Despite all their good work over the past nine years, for a lot of people The Futureheads will always be associated with feisty cover of ‘Hounds Of Love’, a great record but one that brought a slight whiff of novelty along with it. It’s clearly not something that bothers them though, as Rant sees them dispense with their guitars, drums and everything and else to record entirely a capella. For those who like what they know it’ll surely be a step to far, but for those with a more open mind their fifth album is a real treat and one that is testament to the joys of artistic freedom that having your own label can bring.
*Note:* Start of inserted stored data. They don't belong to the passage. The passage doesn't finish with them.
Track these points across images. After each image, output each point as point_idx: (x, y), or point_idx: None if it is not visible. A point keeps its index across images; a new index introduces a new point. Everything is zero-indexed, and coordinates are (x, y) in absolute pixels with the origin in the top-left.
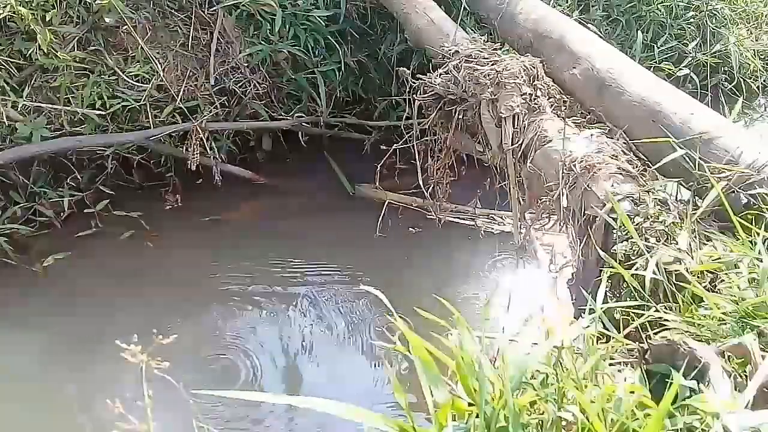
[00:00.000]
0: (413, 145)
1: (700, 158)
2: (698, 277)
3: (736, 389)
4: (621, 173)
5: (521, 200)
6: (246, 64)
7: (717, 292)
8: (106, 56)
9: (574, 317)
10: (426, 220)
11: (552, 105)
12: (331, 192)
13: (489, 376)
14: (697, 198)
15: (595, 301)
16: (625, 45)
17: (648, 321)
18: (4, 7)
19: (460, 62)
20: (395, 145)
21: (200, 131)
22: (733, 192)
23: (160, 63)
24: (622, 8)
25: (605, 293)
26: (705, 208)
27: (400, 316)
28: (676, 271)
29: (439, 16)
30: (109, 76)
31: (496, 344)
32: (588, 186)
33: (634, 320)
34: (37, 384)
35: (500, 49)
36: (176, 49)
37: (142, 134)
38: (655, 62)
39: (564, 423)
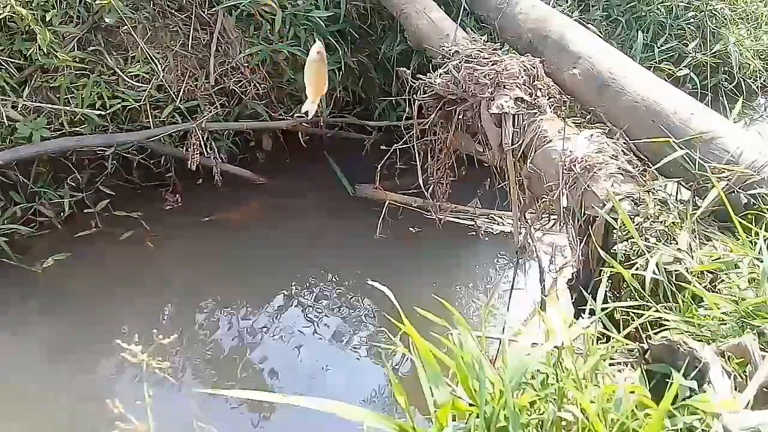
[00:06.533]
0: (413, 145)
1: (700, 158)
2: (698, 277)
3: (736, 389)
4: (621, 173)
5: (521, 200)
6: (246, 64)
7: (717, 292)
8: (106, 56)
9: (574, 317)
10: (426, 220)
11: (552, 105)
12: (331, 192)
13: (489, 376)
14: (697, 198)
15: (595, 301)
16: (625, 45)
17: (648, 321)
18: (4, 7)
19: (460, 62)
20: (395, 145)
21: (200, 131)
22: (733, 192)
23: (160, 63)
24: (622, 8)
25: (605, 293)
26: (705, 208)
27: (405, 316)
28: (676, 271)
29: (439, 16)
30: (109, 76)
31: (496, 344)
32: (588, 186)
33: (634, 320)
34: (37, 384)
35: (500, 49)
36: (176, 49)
37: (142, 134)
38: (655, 62)
39: (564, 423)
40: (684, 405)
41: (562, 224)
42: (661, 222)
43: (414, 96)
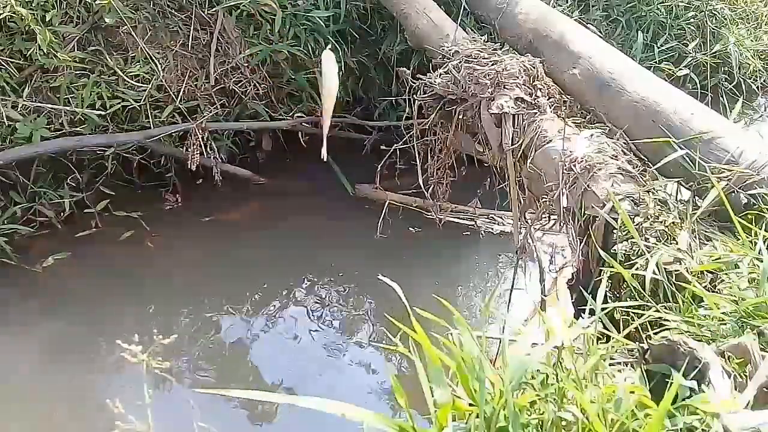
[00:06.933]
0: (413, 146)
1: (700, 158)
2: (698, 277)
3: (736, 389)
4: (621, 173)
5: (521, 200)
6: (246, 64)
7: (717, 292)
8: (106, 56)
9: (574, 317)
10: (426, 220)
11: (552, 105)
12: (331, 192)
13: (489, 376)
14: (697, 198)
15: (595, 301)
16: (625, 45)
17: (648, 321)
18: (4, 7)
19: (460, 62)
20: (395, 145)
21: (200, 131)
22: (733, 192)
23: (160, 63)
24: (622, 8)
25: (605, 293)
26: (705, 208)
27: (409, 315)
28: (676, 271)
29: (439, 16)
30: (109, 76)
31: (497, 344)
32: (588, 186)
33: (634, 320)
34: (37, 384)
35: (500, 49)
36: (176, 49)
37: (142, 134)
38: (655, 62)
39: (564, 423)
40: (684, 405)
41: (562, 224)
42: (661, 222)
43: (414, 96)
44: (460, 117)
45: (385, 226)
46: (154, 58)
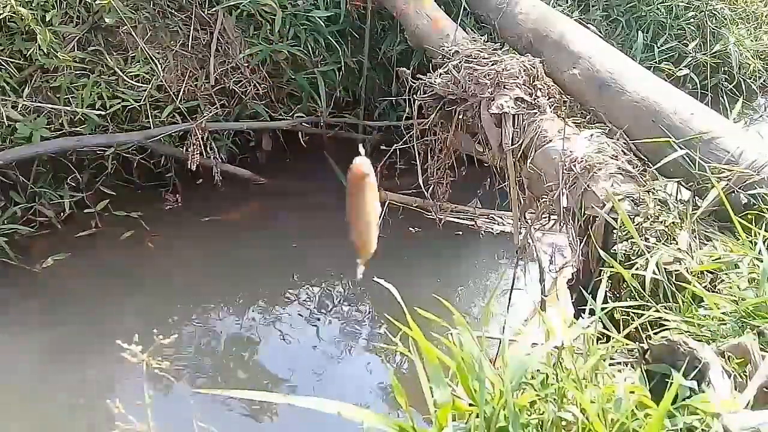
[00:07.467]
0: (413, 146)
1: (700, 158)
2: (698, 277)
3: (736, 389)
4: (621, 173)
5: (521, 200)
6: (246, 64)
7: (717, 292)
8: (106, 56)
9: (574, 317)
10: (426, 220)
11: (552, 105)
12: (331, 192)
13: (489, 376)
14: (697, 198)
15: (595, 301)
16: (625, 45)
17: (648, 321)
18: (4, 7)
19: (460, 62)
20: (395, 145)
21: (200, 131)
22: (733, 192)
23: (160, 63)
24: (622, 8)
25: (605, 293)
26: (705, 208)
27: (407, 316)
28: (676, 271)
29: (439, 16)
30: (109, 76)
31: (497, 344)
32: (588, 186)
33: (634, 320)
34: (37, 384)
35: (500, 49)
36: (176, 49)
37: (142, 134)
38: (655, 62)
39: (564, 423)
40: (684, 405)
41: (562, 224)
42: (661, 222)
43: (414, 96)
44: (460, 117)
45: (385, 226)
46: (154, 58)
A combination of covers, old songs and traditional tunes, Rant is certainly not a novelty record. As with everything the band have turned their hand to, it seems to come from a genuine place. Not to say that there’s ‘always been a folk element’ to the Futureheads’ music in the past, but they always displayed a keen ear for vocal harmonies – something that is taken to the extreme here. The quartet tackle the task with gusto, dropping elements of doo wop, gospel and traditional singing. While the thought of twelve tracks might seem off putting, there’s enough variety on offer to ensure that the attention never wanders.
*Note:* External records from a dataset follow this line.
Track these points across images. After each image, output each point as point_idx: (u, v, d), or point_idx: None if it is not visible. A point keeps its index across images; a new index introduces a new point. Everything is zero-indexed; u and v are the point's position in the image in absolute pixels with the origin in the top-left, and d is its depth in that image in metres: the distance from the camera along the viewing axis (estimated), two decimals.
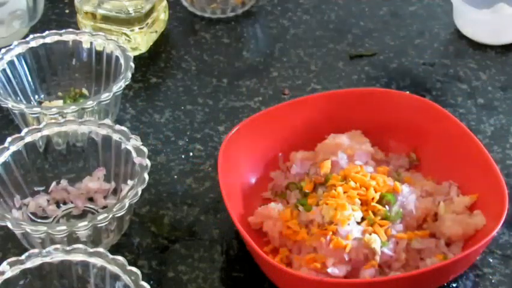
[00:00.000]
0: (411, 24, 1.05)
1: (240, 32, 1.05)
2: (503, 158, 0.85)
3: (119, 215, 0.71)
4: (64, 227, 0.70)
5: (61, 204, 0.80)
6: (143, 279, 0.64)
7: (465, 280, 0.74)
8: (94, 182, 0.80)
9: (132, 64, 0.86)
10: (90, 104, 0.81)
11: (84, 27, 0.98)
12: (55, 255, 0.66)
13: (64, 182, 0.81)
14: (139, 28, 0.97)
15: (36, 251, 0.66)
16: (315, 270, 0.70)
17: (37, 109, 0.83)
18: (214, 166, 0.84)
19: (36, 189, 0.80)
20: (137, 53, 0.98)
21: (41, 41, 0.89)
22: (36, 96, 0.91)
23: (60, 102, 0.90)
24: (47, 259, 0.66)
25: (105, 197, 0.80)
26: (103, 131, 0.79)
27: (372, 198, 0.74)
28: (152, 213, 0.81)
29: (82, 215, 0.79)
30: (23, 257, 0.66)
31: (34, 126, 0.79)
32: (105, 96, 0.82)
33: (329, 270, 0.69)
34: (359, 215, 0.72)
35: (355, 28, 1.04)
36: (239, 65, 1.00)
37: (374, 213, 0.73)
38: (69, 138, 0.80)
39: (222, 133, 0.89)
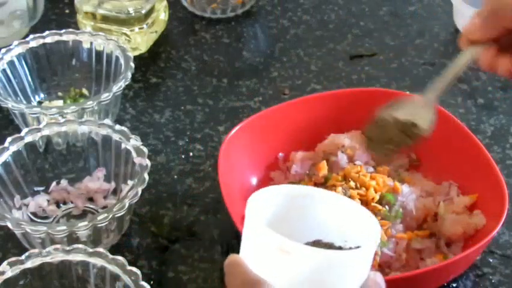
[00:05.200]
0: (411, 24, 1.05)
1: (240, 32, 1.05)
2: (503, 158, 0.85)
3: (119, 215, 0.71)
4: (64, 227, 0.70)
5: (61, 204, 0.80)
6: (143, 279, 0.64)
7: (465, 280, 0.74)
8: (94, 182, 0.80)
9: (132, 64, 0.86)
10: (90, 104, 0.81)
11: (84, 27, 0.98)
12: (55, 255, 0.66)
13: (64, 182, 0.81)
14: (139, 28, 0.97)
15: (36, 251, 0.66)
16: None
17: (37, 109, 0.83)
18: (214, 166, 0.84)
19: (36, 189, 0.80)
20: (137, 53, 0.98)
21: (41, 41, 0.89)
22: (36, 96, 0.91)
23: (60, 102, 0.90)
24: (47, 259, 0.66)
25: (105, 197, 0.80)
26: (103, 131, 0.79)
27: (372, 198, 0.74)
28: (152, 213, 0.80)
29: (82, 215, 0.79)
30: (23, 257, 0.66)
31: (34, 126, 0.79)
32: (105, 96, 0.82)
33: None
34: None
35: (355, 28, 1.04)
36: (239, 65, 1.00)
37: (374, 213, 0.73)
38: (69, 138, 0.80)
39: (222, 133, 0.89)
Thus they rework their own ‘Meantime’ and ‘Robot’ without ever losing sense of the originals’ deft melody, transform the Black Eyed Peas’ ‘Meet Me Halfway’ into something quite beautiful and get to the heart of Richard Thompson’s ‘Beeswing’ and Sparks’ ‘The No.1 Song In Heaven’. The influence of the North East is clear on the folk numbers, coming across as a more rowdy, blokey version of the Unthanks, and their spirited version of ‘Acapella’ by Kelis could not be more apt. So what seemed like a recipe for disaster turns out to be one of the year’s most engaging albums. As Bombay Bicycle Club and The Maccabees have proved of late, being an indie band doesn’t need to condemn you to a life of dull guitar music. Few, though, have pushed the envelope as far as The Futureheads and it suits them down to the ground.